Om in Ronse een nieuwe dynamiek te creëren, is het belangrijk dat zo veel mogelijk mensen actief participeren aan de samenleving. Werk hebben is hierin heel belangrijk. Terugdringen van de werkloosheid, en vooral de jeugdwerkloosheid (zie hoofdstuk ‘Jeugd en onderwijs’), is een integraal deel van het lokaal economisch beleid. In samenwerking met VDAB en OCMW investeert de stad bijkomend om enkele oorzaken van werkloosheid aan te pakken:
Mobiliteitsarmoede: de stad coördineert en ondersteunt initiatieven die de mobiliteit van werkzoekenden verhoogt: carpoolwebsite, autodelen en het goedkoop verhuren van elektrische fietsen en scooters. In samenspraak met de Lijn komen er frequentere busverbindingen tussen alle stadswijken en het station. Werkzoekenden kunnen aan verminderd tarief een lijnabonnement aankopen en er komt in samenwerking met VDAB en andere opleidingsverstrekkers meer ondersteuning in het behalen van een rijbewijs.

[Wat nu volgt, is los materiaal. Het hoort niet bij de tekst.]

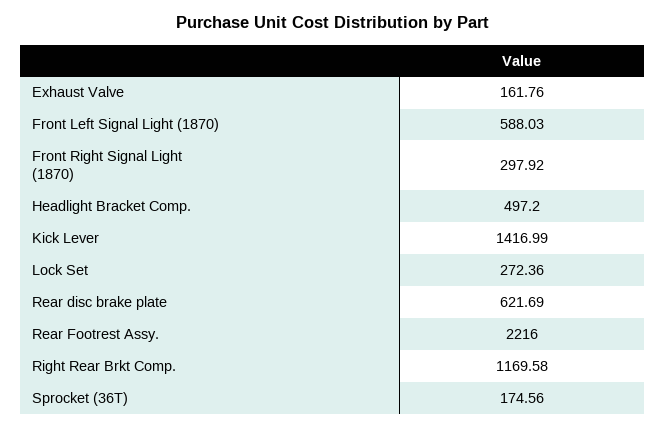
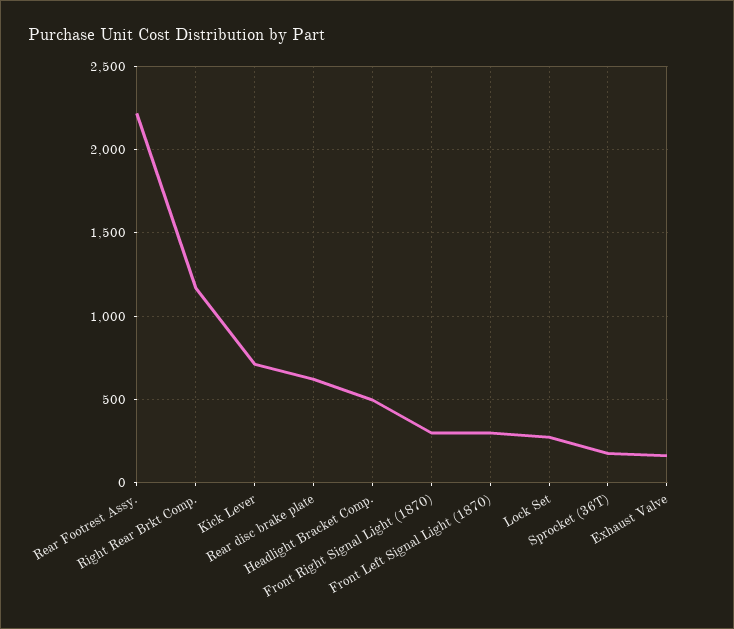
  {
    "Exhaust Valve": 161.76,
-   "Front Left Signal Light (1870)": 588.03,
+   "Front Left Signal Light (1870)": 300,
    "Front Right Signal Light (1870)": 297.92,
    "Headlight Bracket Comp.": 497.2,
-   "Kick Lever": 1416.99,
+   "Kick Lever": 700,
    "Lock Set": 272.36,
    "Rear disc brake plate": 621.69,
    "Rear Footrest Assy.": 2216,
    "Right Rear Brkt Comp.": 1169.58,
    "Sprocket (36T)": 174.56
  }

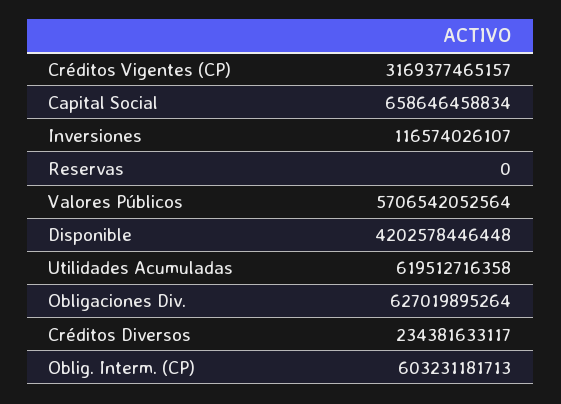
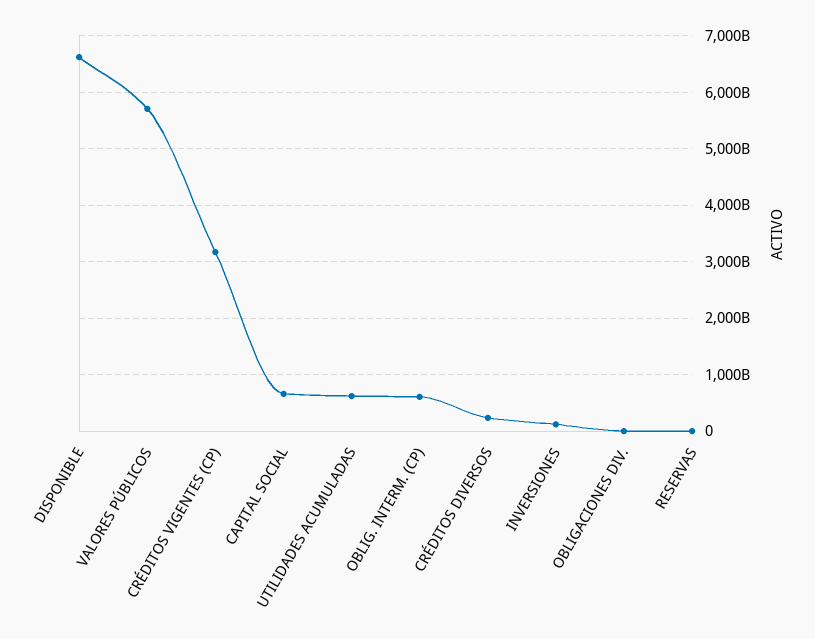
  {
    "Créditos Vigentes (CP)": 3169377465157,
    "Capital Social": 658646458834,
    "Inversiones": 116574026107,
    "Reservas": 0,
    "Valores Públicos": 5706542052564,
-   "Disponible": 4202578446448,
+   "Disponible": 6600000000000,
    "Utilidades Acumuladas": 619512716358,
-   "Obligaciones Div.": 627019895264,
+   "Obligaciones Div.": 0,
    "Créditos Diversos": 234381633117,
    "Oblig. Interm. (CP)": 603231181713
  }

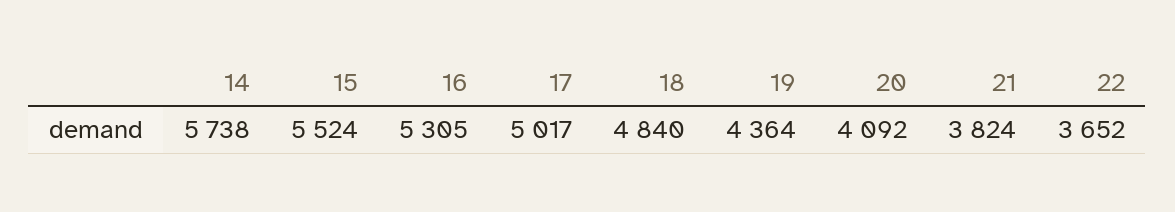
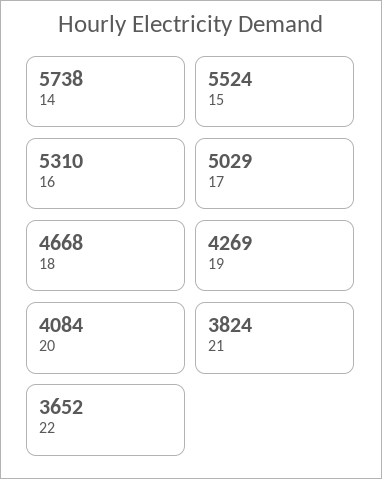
  {
    "14": 5738,
    "15": 5524,
-   "16": 5305,
+   "16": 5310,
-   "17": 5017,
+   "17": 5029,
-   "18": 4840,
+   "18": 4668,
-   "19": 4364,
+   "19": 4269,
-   "20": 4092,
+   "20": 4084,
    "21": 3824,
    "22": 3652
  }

Beschikbaarheid: er komt voldoende flexibele opvang, ook ’s morgens vroeg, ’s avonds en in het weekend. In de crèches en de vakantieopvang worden voldoende plaatsen voorbehouden voor werkzoekende die werk vinden of aan een opleiding beginnen.Tijdens alle schoolvakanties zijn er ook voor schoolgaande kinderen voldoende flexibele opvang en activiteiten en dit gedurende de volledige vakantieperiode.

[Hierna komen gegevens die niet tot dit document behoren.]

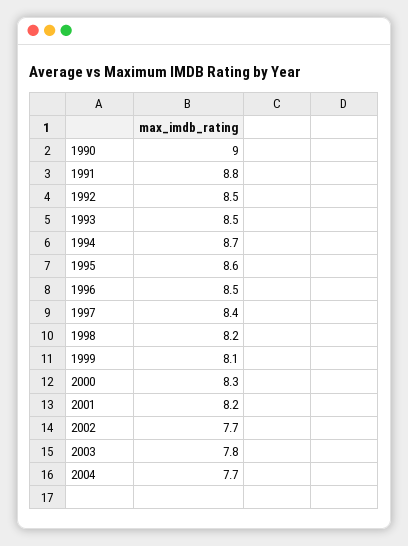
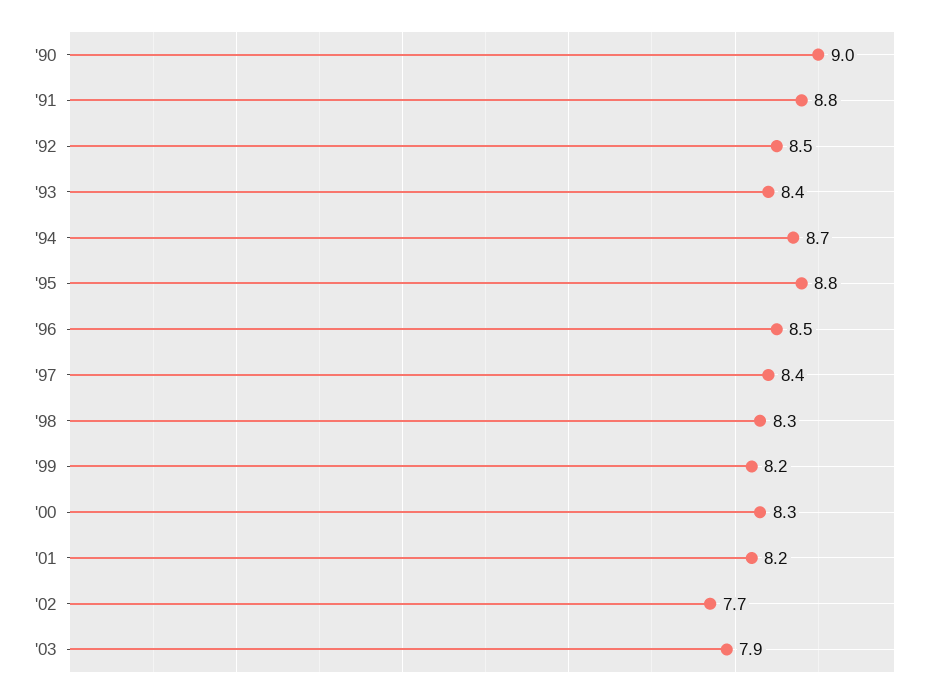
  {
    "1990": 9,
    "1991": 8.8,
    "1992": 8.5,
-   "1993": 8.5,
+   "1993": 8.4,
    "1994": 8.7,
-   "1995": 8.6,
+   "1995": 8.8,
    "1996": 8.5,
    "1997": 8.4,
-   "1998": 8.2,
+   "1998": 8.3,
-   "1999": 8.1,
+   "1999": 8.2,
    "2000": 8.3,
    "2001": 8.2,
    "2002": 7.7,
-   "2003": 7.8,
+   "2003": 7.9
-   "2004": 7.7
  }

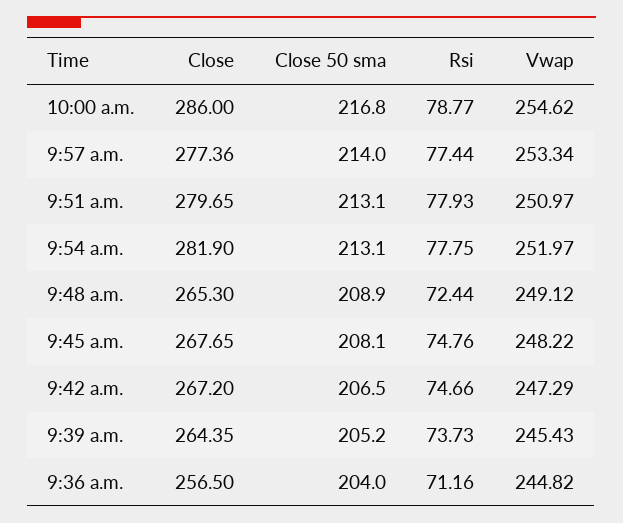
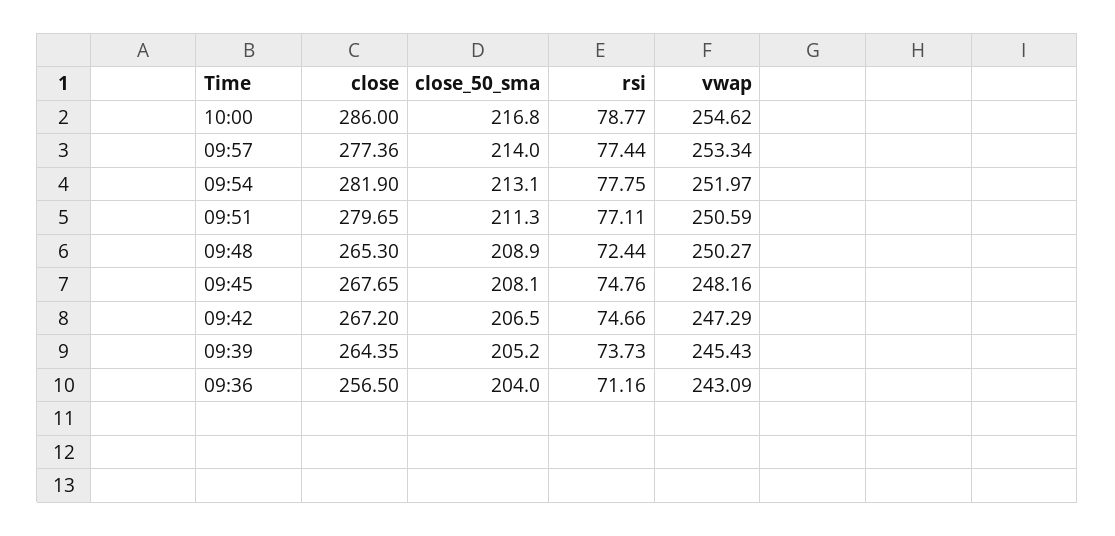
  {
    "Close": {
      "10:00 a.m.": 286,
      "9:57 a.m.": 277.36,
      "9:51 a.m.": 279.65,
      "9:54 a.m.": 281.9,
      "9:48 a.m.": 265.3,
      "9:45 a.m.": 267.65,
      "9:42 a.m.": 267.2,
      "9:39 a.m.": 264.35,
      "9:36 a.m.": 256.5
    },
    "Close 50 sma": {
      "10:00 a.m.": 216.8,
      "9:57 a.m.": 214,
-     "9:51 a.m.": 213.1,
+     "9:51 a.m.": 211.3,
      "9:54 a.m.": 213.1,
      "9:48 a.m.": 208.9,
      "9:45 a.m.": 208.1,
      "9:42 a.m.": 206.5,
      "9:39 a.m.": 205.2,
      "9:36 a.m.": 204
    },
    "Rsi": {
      "10:00 a.m.": 78.77,
      "9:57 a.m.": 77.44,
-     "9:51 a.m.": 77.93,
+     "9:51 a.m.": 77.11,
      "9:54 a.m.": 77.75,
      "9:48 a.m.": 72.44,
      "9:45 a.m.": 74.76,
      "9:42 a.m.": 74.66,
      "9:39 a.m.": 73.73,
      "9:36 a.m.": 71.16
    },
    "Vwap": {
      "10:00 a.m.": 254.62,
      "9:57 a.m.": 253.34,
-     "9:51 a.m.": 250.97,
+     "9:51 a.m.": 250.59,
      "9:54 a.m.": 251.97,
-     "9:48 a.m.": 249.12,
+     "9:48 a.m.": 250.27,
-     "9:45 a.m.": 248.22,
+     "9:45 a.m.": 248.16,
      "9:42 a.m.": 247.29,
      "9:39 a.m.": 245.43,
-     "9:36 a.m.": 244.82
+     "9:36 a.m.": 243.09
    }
  }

Werkkansen verhogen voor wie geen diploma heeft, over weinig werkervaring beschikt of onvoldoende Nederlands spreekt: de stad motiveert en ondersteunt bedrijven in Ronse om stages aan te bieden aan kansengroepen en om opleidingen en Nederlands op de werkvloer te organiseren. (zie ook rol sociale economie) De stad geeft zelf het goede voorbeeld. Ook in haar aanwervingsbeleid probeert de stad kansengroepen te bereiken.
- Vrijwilligerswerk brengt mensen samen! Naast betaalde arbeid is de stad ook een grote trekker van vrijwilligerswerk. (bv. repair cafés, conversatiegroepen voor anderstaligen, compostmeesters in de verschillende wijken, etc…)
- In samenwerking met partners (o.a. Kringwinkel, Grijkoort, Arcor,…) ondersteunt de stad de verdere uitbouw van de sociale economie. Voor nieuwe initiatieven (bv. Mobipunt aan station, renovatiewerken in huizen, plaatsen van zonnepanelen,…) wordt ook steeds in de eerste plaats gekeken naar sociale tewerkstelling.